Task to carry out
Write the following entries out again exactly, skipping each image.

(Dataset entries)
Start of Block
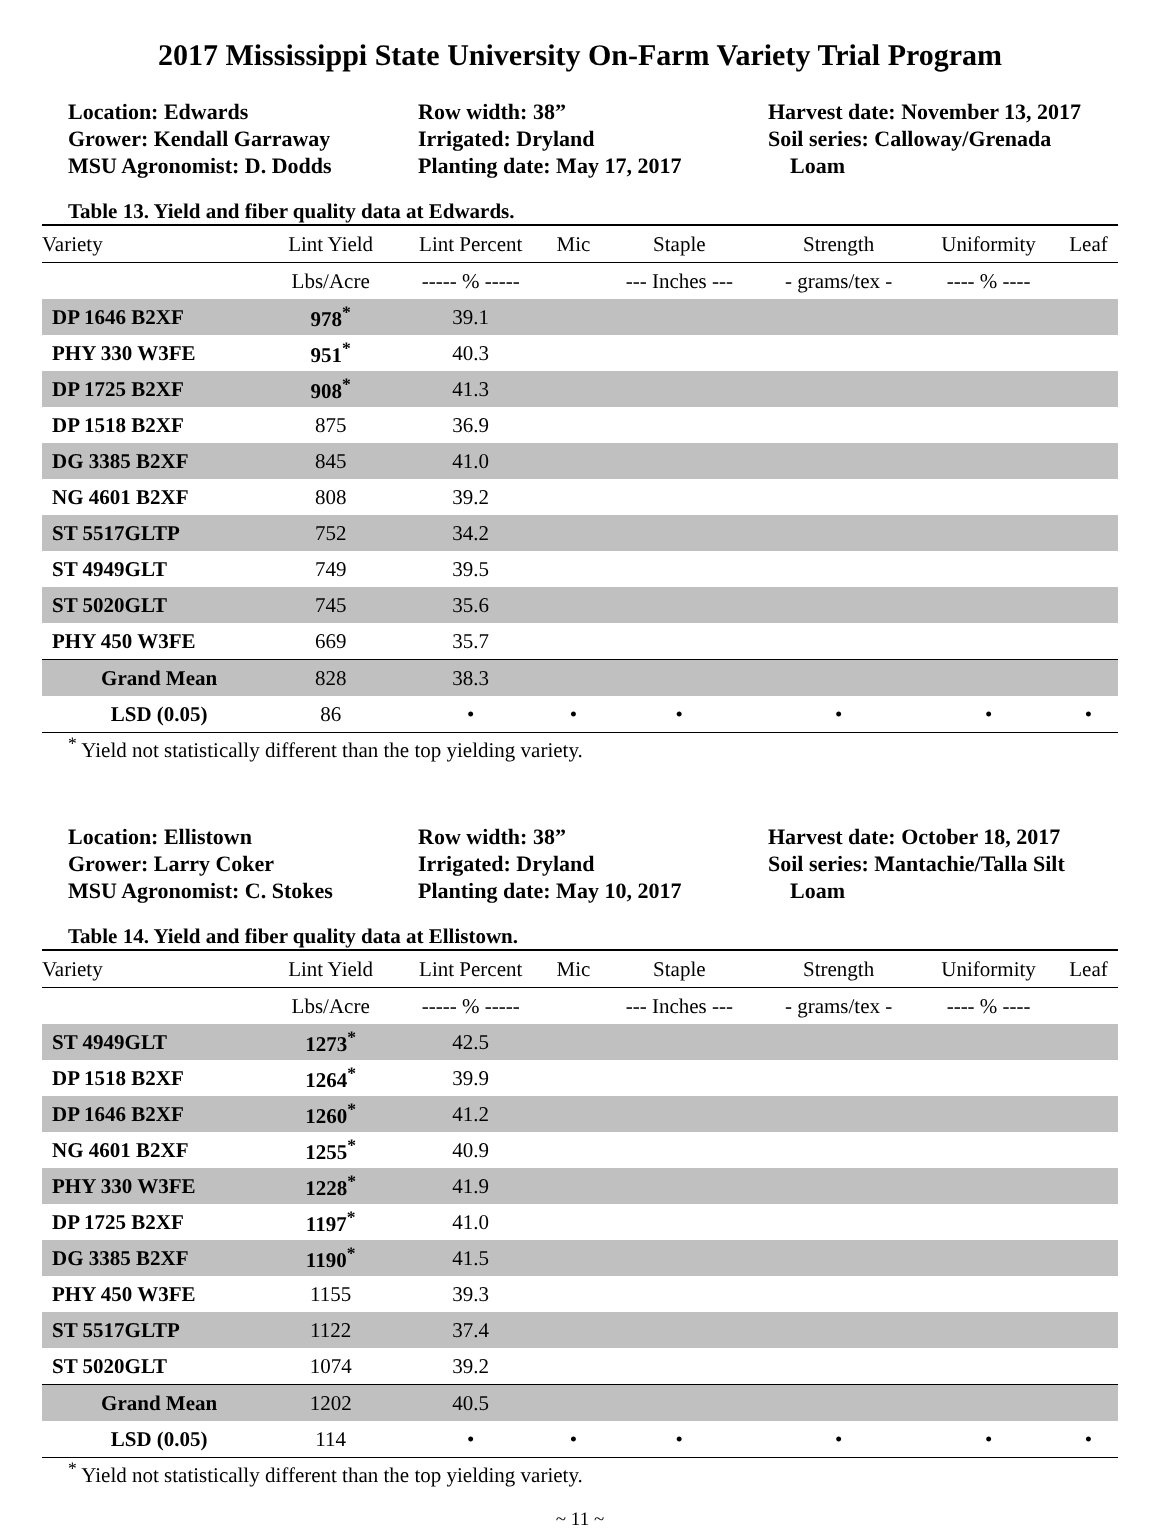2017 Mississippi State University On-Farm Variety Trial Program
Location: Edwards
Grower: Kendall Garraway
MSU Agronomist: D. Dodds
Row width: 38”
Irrigated: Dryland
Planting date: May 17, 2017
Harvest date: November 13, 2017
Soil series: Calloway/Grenada
Loam
Table 13. Yield and fiber quality data at Edwards.
| Variety | Lint Yield | Lint Percent | Mic | Staple | Strength | Uniformity | Leaf |
| --- | --- | --- | --- | --- | --- | --- | --- |
| | Lbs/Acre | ----- % ----- | | --- Inches --- | - grams/tex - | ---- % ---- | |
| DP 1646 B2XF | 978<sup>*</sup> | 39.1 | | | | | |
| PHY 330 W3FE | 951<sup>*</sup> | 40.3 | | | | | |
| DP 1725 B2XF | 908<sup>*</sup> | 41.3 | | | | | |
| DP 1518 B2XF | 875 | 36.9 | | | | | |
| DG 3385 B2XF | 845 | 41.0 | | | | | |
| NG 4601 B2XF | 808 | 39.2 | | | | | |
| ST 5517GLTP | 752 | 34.2 | | | | | |
| ST 4949GLT | 749 | 39.5 | | | | | |
| ST 5020GLT | 745 | 35.6 | | | | | |
| PHY 450 W3FE | 669 | 35.7 | | | | | |
| Grand Mean | 828 | 38.3 | | | | | |
| LSD (0.05) | 86 | • | • | • | • | • | • |
<sup>*</sup> Yield not statistically different than the top yielding variety.
Location: Ellistown
Grower: Larry Coker
MSU Agronomist: C. Stokes
Row width: 38”
Irrigated: Dryland
Planting date: May 10, 2017
Harvest date: October 18, 2017
Soil series: Mantachie/Talla Silt
Loam
Table 14. Yield and fiber quality data at Ellistown.
| Variety | Lint Yield | Lint Percent | Mic | Staple | Strength | Uniformity | Leaf |
| --- | --- | --- | --- | --- | --- | --- | --- |
| | Lbs/Acre | ----- % ----- | | --- Inches --- | - grams/tex - | ---- % ---- | |
| ST 4949GLT | 1273<sup>*</sup> | 42.5 | | | | | |
| DP 1518 B2XF | 1264<sup>*</sup> | 39.9 | | | | | |
| DP 1646 B2XF | 1260<sup>*</sup> | 41.2 | | | | | |
| NG 4601 B2XF | 1255<sup>*</sup> | 40.9 | | | | | |
| PHY 330 W3FE | 1228<sup>*</sup> | 41.9 | | | | | |
| DP 1725 B2XF | 1197<sup>*</sup> | 41.0 | | | | | |
| DG 3385 B2XF | 1190<sup>*</sup> | 41.5 | | | | | |
| PHY 450 W3FE | 1155 | 39.3 | | | | | |
| ST 5517GLTP | 1122 | 37.4 | | | | | |
| ST 5020GLT | 1074 | 39.2 | | | | | |
| Grand Mean | 1202 | 40.5 | | | | | |
| LSD (0.05) | 114 | • | • | • | • | • | • |
<sup>*</sup> Yield not statistically different than the top yielding variety.
~ 11 ~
End of Block
Output for this task
2017 Mississippi State University On-Farm Variety Trial Program
Location: Edwards
Grower: Kendall Garraway
MSU Agronomist: D. Dodds
Row width: 38”
Irrigated: Dryland
Planting date: May 17, 2017
Harvest date: November 13, 2017
Soil series: Calloway/Grenada
Loam
Table 13. Yield and fiber quality data at Edwards.
| Variety | Lint Yield | Lint Percent | Mic | Staple | Strength | Uniformity | Leaf |
| --- | --- | --- | --- | --- | --- | --- | --- |
| | Lbs/Acre | ----- % ----- | | --- Inches --- | - grams/tex - | ---- % ---- | |
| DP 1646 B2XF | 978<sup>*</sup> | 39.1 | | | | | |
| PHY 330 W3FE | 951<sup>*</sup> | 40.3 | | | | | |
| DP 1725 B2XF | 908<sup>*</sup> | 41.3 | | | | | |
| DP 1518 B2XF | 875 | 36.9 | | | | | |
| DG 3385 B2XF | 845 | 41.0 | | | | | |
| NG 4601 B2XF | 808 | 39.2 | | | | | |
| ST 5517GLTP | 752 | 34.2 | | | | | |
| ST 4949GLT | 749 | 39.5 | | | | | |
| ST 5020GLT | 745 | 35.6 | | | | | |
| PHY 450 W3FE | 669 | 35.7 | | | | | |
| Grand Mean | 828 | 38.3 | | | | | |
| LSD (0.05) | 86 | • | • | • | • | • | • |
<sup>*</sup> Yield not statistically different than the top yielding variety.
Location: Ellistown
Grower: Larry Coker
MSU Agronomist: C. Stokes
Row width: 38”
Irrigated: Dryland
Planting date: May 10, 2017
Harvest date: October 18, 2017
Soil series: Mantachie/Talla Silt
Loam
Table 14. Yield and fiber quality data at Ellistown.
| Variety | Lint Yield | Lint Percent | Mic | Staple | Strength | Uniformity | Leaf |
| --- | --- | --- | --- | --- | --- | --- | --- |
| | Lbs/Acre | ----- % ----- | | --- Inches --- | - grams/tex - | ---- % ---- | |
| ST 4949GLT | 1273<sup>*</sup> | 42.5 | | | | | |
| DP 1518 B2XF | 1264<sup>*</sup> | 39.9 | | | | | |
| DP 1646 B2XF | 1260<sup>*</sup> | 41.2 | | | | | |
| NG 4601 B2XF | 1255<sup>*</sup> | 40.9 | | | | | |
| PHY 330 W3FE | 1228<sup>*</sup> | 41.9 | | | | | |
| DP 1725 B2XF | 1197<sup>*</sup> | 41.0 | | | | | |
| DG 3385 B2XF | 1190<sup>*</sup> | 41.5 | | | | | |
| PHY 450 W3FE | 1155 | 39.3 | | | | | |
| ST 5517GLTP | 1122 | 37.4 | | | | | |
| ST 5020GLT | 1074 | 39.2 | | | | | |
| Grand Mean | 1202 | 40.5 | | | | | |
| LSD (0.05) | 114 | • | • | • | • | • | • |
<sup>*</sup> Yield not statistically different than the top yielding variety.
~ 11 ~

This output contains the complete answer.